ASSIGNMENT: Copy every row below word for word, leaving out the pictures.

Saved entries:

===

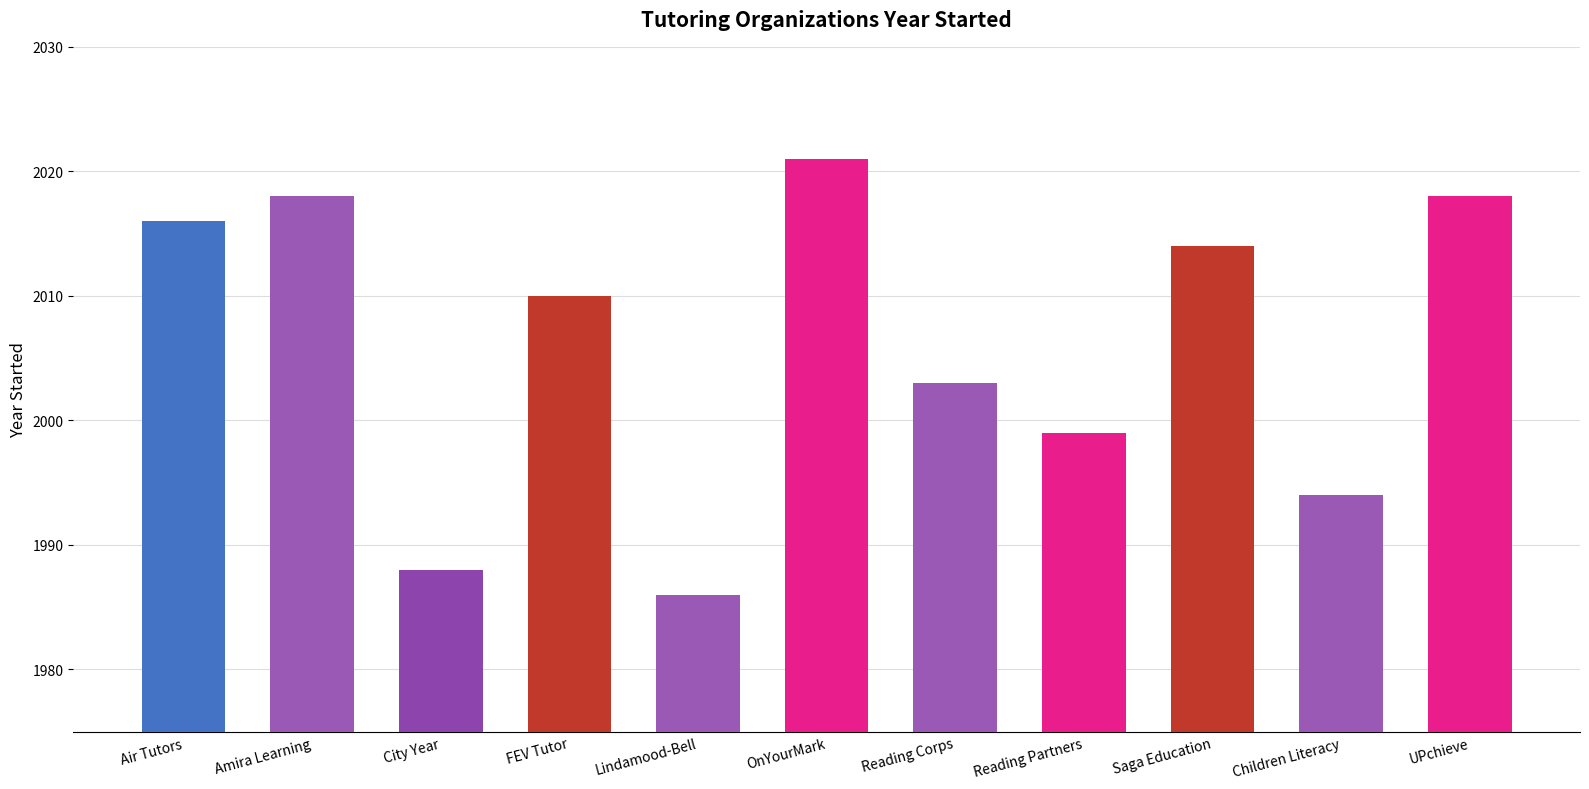

The chart shows a value of 2972 at OnYourMark. True or false?

False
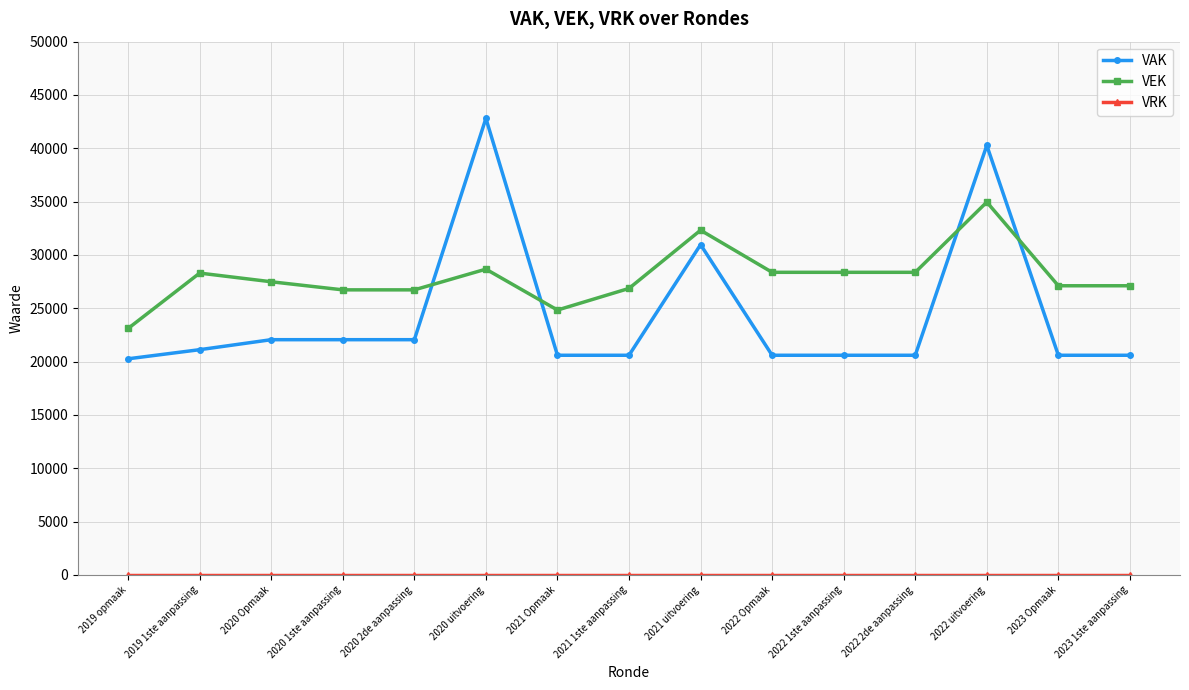

True or false: VEK and VAK intersect in this chart.

True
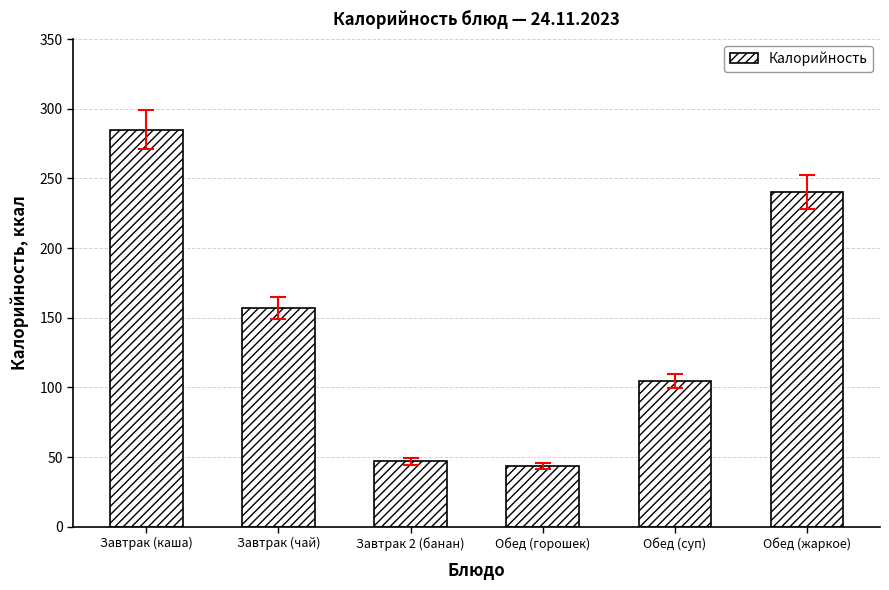

Reading left to right, list all the values displayed in this chart.

Завтрак (каша)=285.0	Завтрак (чай)=157.0	Завтрак 2 (банан)=47.0	Обед (горошек)=43.7	Обед (суп)=104.8	Обед (жаркое)=240.2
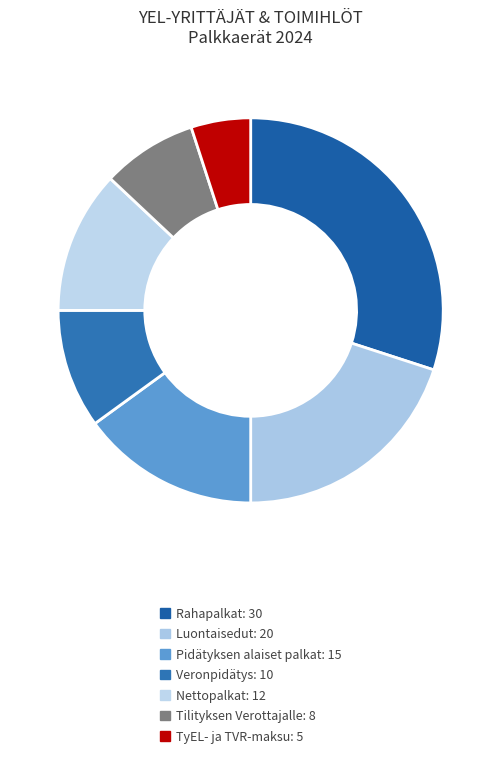

True or false: Pidätyksen alaiset palkat accounts for 1% of the total.

False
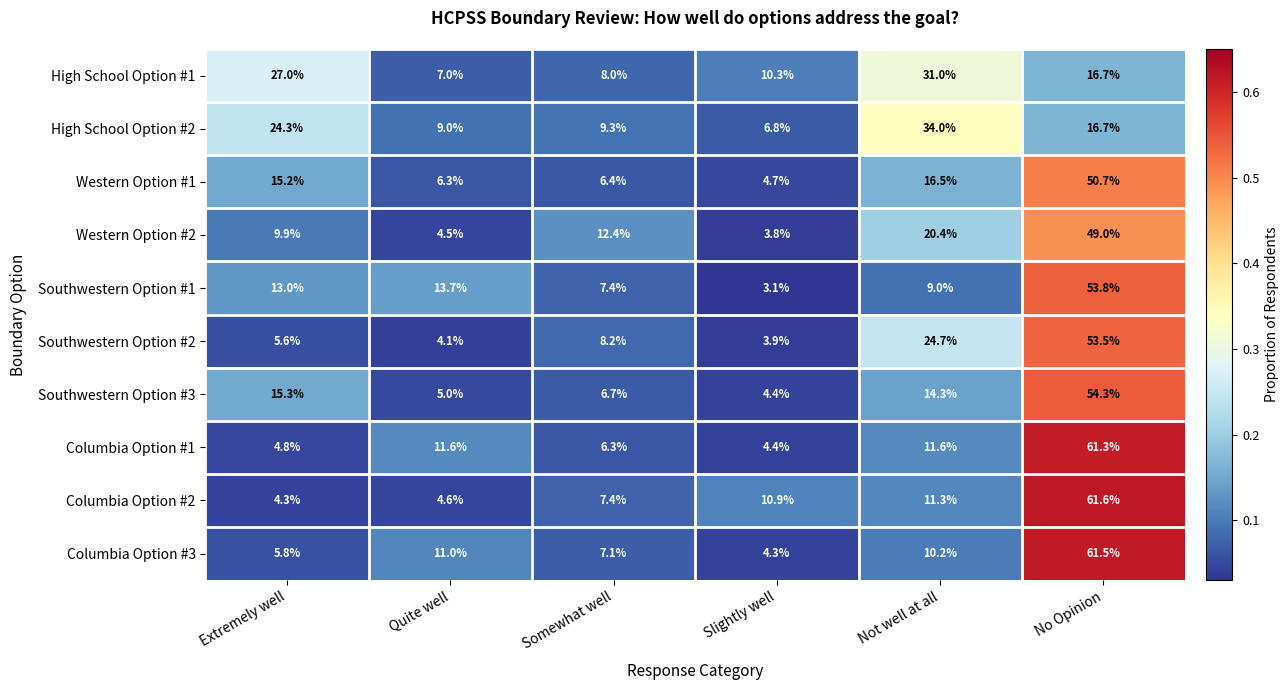

Which category has the lowest value across all series?

Slightly well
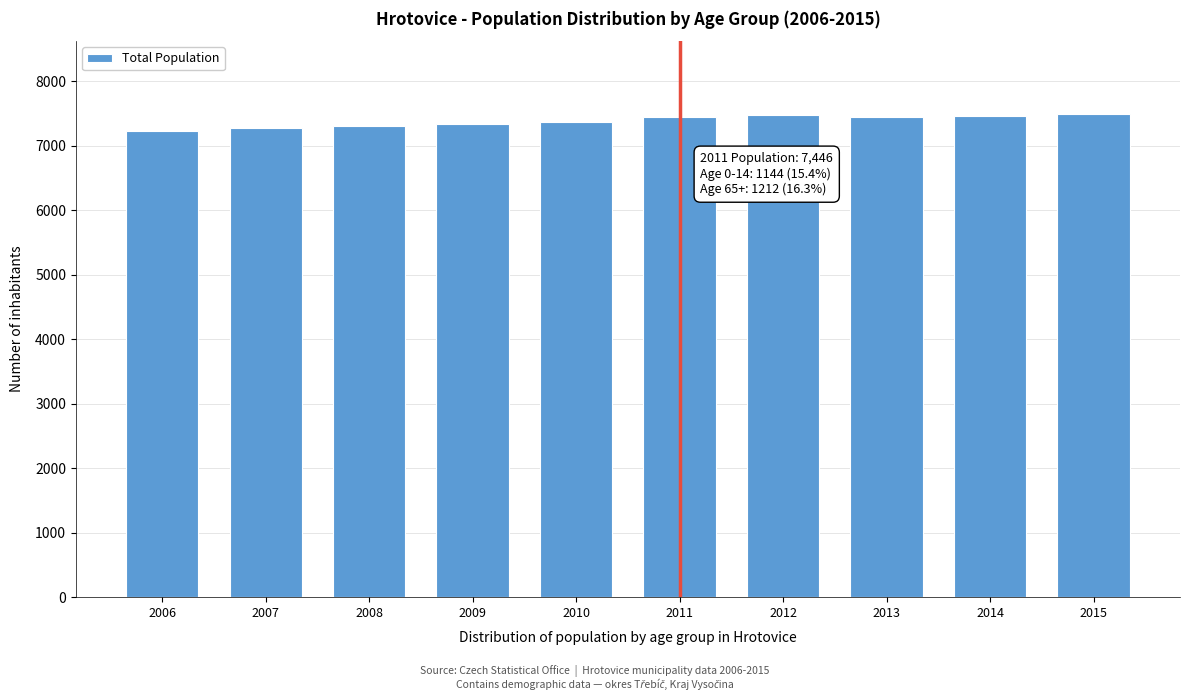

What is the sum of all values?

73847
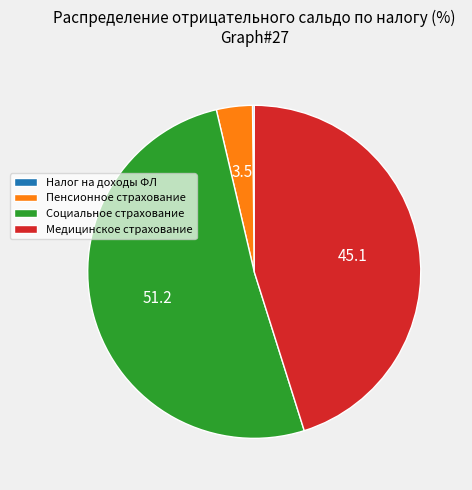

Combined, do Социальное страхование and Медицинское страхование account for over 50%?

Yes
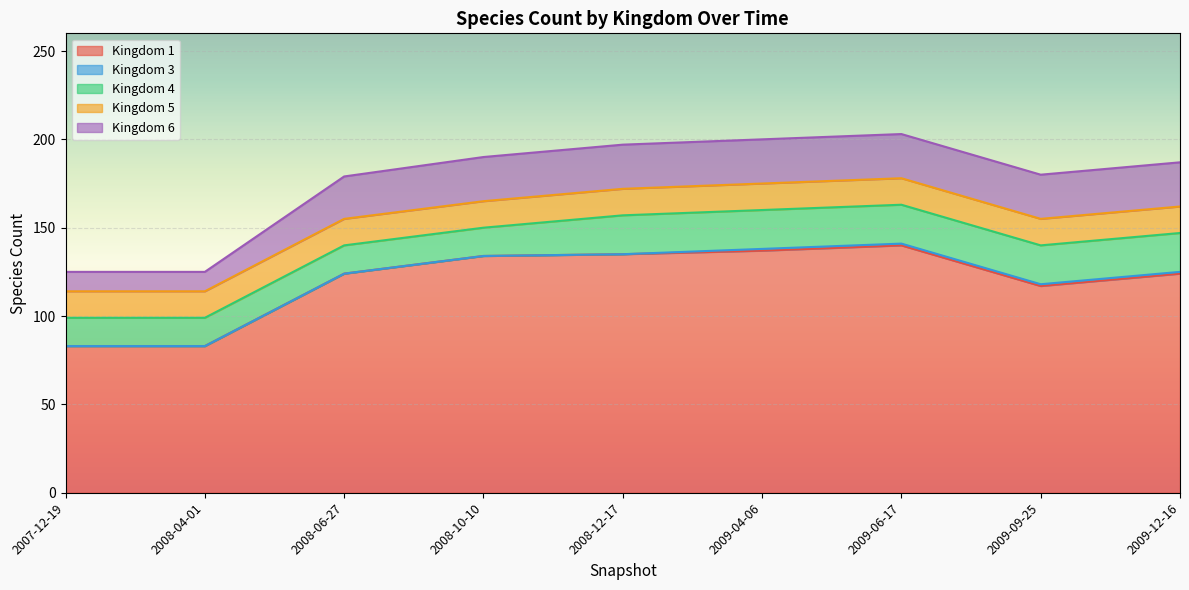

What is the difference between the maximum and minimum values in the 1 series?

57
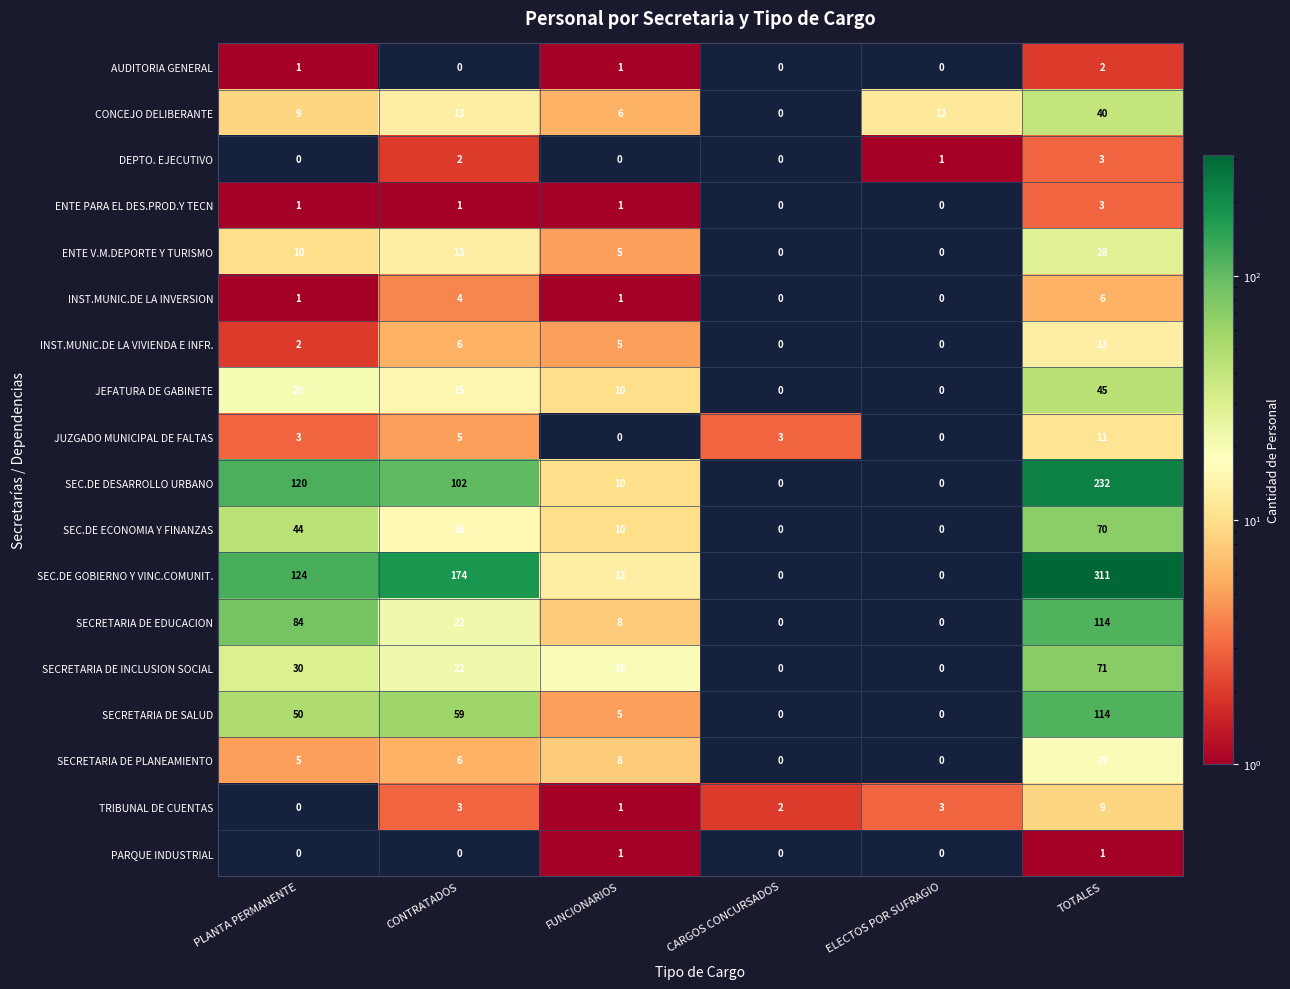

What is the sum of all SECRETARIA DE EDUCACION values?

228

===

TASK OUTPUT:
The chart shows a value of 2972 at OnYourMark. True or false?

False

True or false: VEK and VAK intersect in this chart.

True

Reading left to right, list all the values displayed in this chart.

Завтрак (каша)=285.0	Завтрак (чай)=157.0	Завтрак 2 (банан)=47.0	Обед (горошек)=43.7	Обед (суп)=104.8	Обед (жаркое)=240.2

True or false: Pidätyksen alaiset palkat accounts for 1% of the total.

False

Which category has the lowest value across all series?

Slightly well

What is the sum of all values?

73847

Combined, do Социальное страхование and Медицинское страхование account for over 50%?

Yes

What is the difference between the maximum and minimum values in the 1 series?

57

What is the sum of all SECRETARIA DE EDUCACION values?

228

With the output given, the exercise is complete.